Auch die Staatsanwaltschaft wollte eine höhere Strafe

Hintergrund der aktuellen Debatte ist ein Urteil aus dem Mai dieses Jahres. Damals verurteilte das Amtsgericht Tiergarten in Berlin Abdul Ballout wegen der Vorbereitung einer schweren staatsgefährdenden Gewalttat zu einem Jahr und zehn Monaten Jugendstrafe – auf Bewährung. Die Generalstaatsanwaltschaft hielt das für zu wenig. Sie forderte eine deutlich höhere Strafe und legte Berufung ein. Der als Islamist bekannte 21-Jährige blieb unter Auflagen frei und wurde zum Killer. Umstritten ist auch, ob man in seinem Falle noch Jugendstrafrecht anwenden musste, das eher auf mildere Strafen ausgelegt ist.
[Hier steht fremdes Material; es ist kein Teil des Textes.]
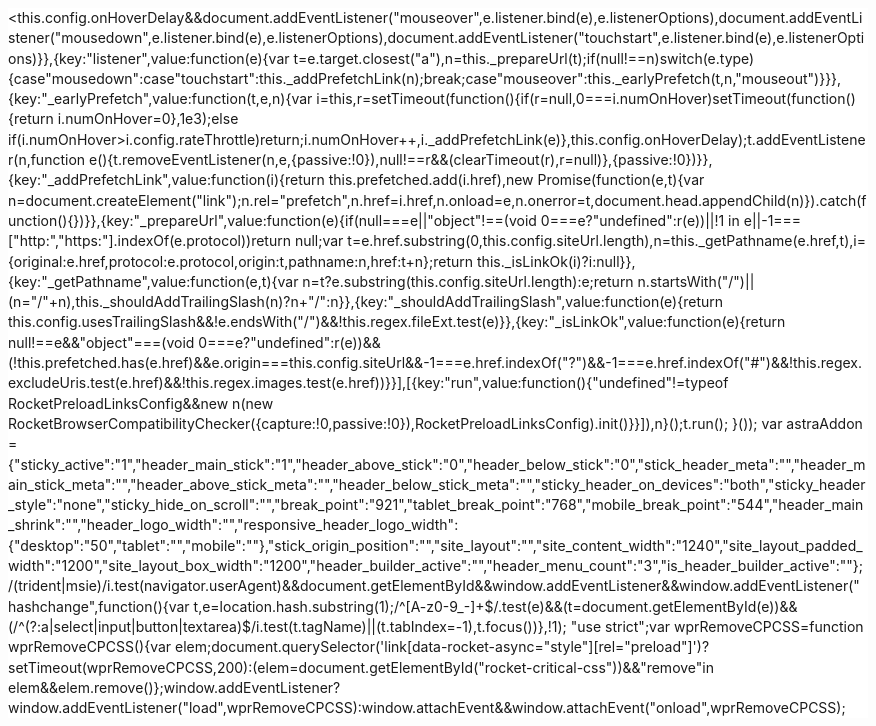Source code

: <this.config.onHoverDelay&&document.addEventListener("mouseover",e.listener.bind(e),e.listenerOptions),document.addEventListener("mousedown",e.listener.bind(e),e.listenerOptions),document.addEventListener("touchstart",e.listener.bind(e),e.listenerOptions)}},{key:"listener",value:function(e){var t=e.target.closest("a"),n=this.\_prepareUrl(t);if(null!==n)switch(e.type){case"mousedown":case"touchstart":this.\_addPrefetchLink(n);break;case"mouseover":this.\_earlyPrefetch(t,n,"mouseout")}}},{key:"\_earlyPrefetch",value:function(t,e,n){var i=this,r=setTimeout(function(){if(r=null,0===i.numOnHover)setTimeout(function(){return i.numOnHover=0},1e3);else if(i.numOnHover>i.config.rateThrottle)return;i.numOnHover++,i.\_addPrefetchLink(e)},this.config.onHoverDelay);t.addEventListener(n,function e(){t.removeEventListener(n,e,{passive:!0}),null!==r&&(clearTimeout(r),r=null)},{passive:!0})}},{key:"\_addPrefetchLink",value:function(i){return this.prefetched.add(i.href),new Promise(function(e,t){var n=document.createElement("link");n.rel="prefetch",n.href=i.href,n.onload=e,n.onerror=t,document.head.appendChild(n)}).catch(function(){})}},{key:"\_prepareUrl",value:function(e){if(null===e||"object"!==(void 0===e?"undefined":r(e))||!1 in e||-1===\["http:","https:"\].indexOf(e.protocol))return null;var t=e.href.substring(0,this.config.siteUrl.length),n=this.\_getPathname(e.href,t),i={original:e.href,protocol:e.protocol,origin:t,pathname:n,href:t+n};return this.\_isLinkOk(i)?i:null}},{key:"\_getPathname",value:function(e,t){var n=t?e.substring(this.config.siteUrl.length):e;return n.startsWith("/")||(n="/"+n),this.\_shouldAddTrailingSlash(n)?n+"/":n}},{key:"\_shouldAddTrailingSlash",value:function(e){return this.config.usesTrailingSlash&&!e.endsWith("/")&&!this.regex.fileExt.test(e)}},{key:"\_isLinkOk",value:function(e){return null!==e&&"object"===(void 0===e?"undefined":r(e))&&(!this.prefetched.has(e.href)&&e.origin===this.config.siteUrl&&-1===e.href.indexOf("?")&&-1===e.href.indexOf("#")&&!this.regex.excludeUris.test(e.href)&&!this.regex.images.test(e.href))}}\],\[{key:"run",value:function(){"undefined"!=typeof RocketPreloadLinksConfig&&new n(new RocketBrowserCompatibilityChecker({capture:!0,passive:!0}),RocketPreloadLinksConfig).init()}}\]),n}();t.run(); }()); var astraAddon = {"sticky\_active":"1","header\_main\_stick":"1","header\_above\_stick":"0","header\_below\_stick":"0","stick\_header\_meta":"","header\_main\_stick\_meta":"","header\_above\_stick\_meta":"","header\_below\_stick\_meta":"","sticky\_header\_on\_devices":"both","sticky\_header\_style":"none","sticky\_hide\_on\_scroll":"","break\_point":"921","tablet\_break\_point":"768","mobile\_break\_point":"544","header\_main\_shrink":"","header\_logo\_width":"","responsive\_header\_logo\_width":{"desktop":"50","tablet":"","mobile":""},"stick\_origin\_position":"","site\_layout":"","site\_content\_width":"1240","site\_layout\_padded\_width":"1200","site\_layout\_box\_width":"1200","header\_builder\_active":"","header\_menu\_count":"3","is\_header\_builder\_active":""}; /(trident|msie)/i.test(navigator.userAgent)&&document.getElementById&&window.addEventListener&&window.addEventListener("hashchange",function(){var t,e=location.hash.substring(1);/^\[A-z0-9\_-\]+$/.test(e)&&(t=document.getElementById(e))&&(/^(?:a|select|input|button|textarea)$/i.test(t.tagName)||(t.tabIndex=-1),t.focus())},!1); "use strict";var wprRemoveCPCSS=function wprRemoveCPCSS(){var elem;document.querySelector('link\[data-rocket-async="style"\]\[rel="preload"\]')?setTimeout(wprRemoveCPCSS,200):(elem=document.getElementById("rocket-critical-css"))&&"remove"in elem&&elem.remove()};window.addEventListener?window.addEventListener("load",wprRemoveCPCSS):window.attachEvent&&window.attachEvent("onload",wprRemoveCPCSS);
Diekmann und Koppers betonen, dass das Urteil „auf der Grundlage und im Rahmen der geltenden Rechtslage“ ergangen sei. Die aktuelle Debatte sei dagegen vielfach „von wenig Faktenkenntnis geprägt“ und erschöpfe sich häufig darin, „nahezu reflexhaft nach vermeintlich Verantwortlichen zu suchen“. Das ist wiederum eine harte und pauschale Kritik an Medien, deren Aufgabe es nicht zuletzt ist, Missstände aufzudecken und auch Gerichtsentscheidungen kritisch zu hinterfragen.

Die beiden Juristinnen warnen hingegen davor, mit vorschnellen Schuldzuweisungen die Unabhängigkeit der Justiz infrage zu stellen – eine der zentralen Säulen des Rechtsstaats. „Gegen diese Form von Kritik verwahren wir uns. Denn eine solch undifferenzierte und nicht die Aufklärung in den Mittelpunkt rückende Bewertung stellt die Unabhängigkeit der Justiz und damit eine Säule des Rechtsstaats infrage“, heißt es in der Mitteilung.

Aus Sicht von Diekmann und Koppers greift die aktuelle Debatte oft zu kurz. Viele Hintergründe der Tat seien bis heute ungeklärt. Noch immer werde ermittelt, wie der Anschlag vorbereitet wurde, welche Rolle mögliche Unterstützer spielten und welche Informationen den Behörden tatsächlich vorlagen. Ob „im Fall Abdul B. Fehler gemacht wurden“, so die Justizvertreterinnen, werde die weitere Aufarbeitung zeigen müssen.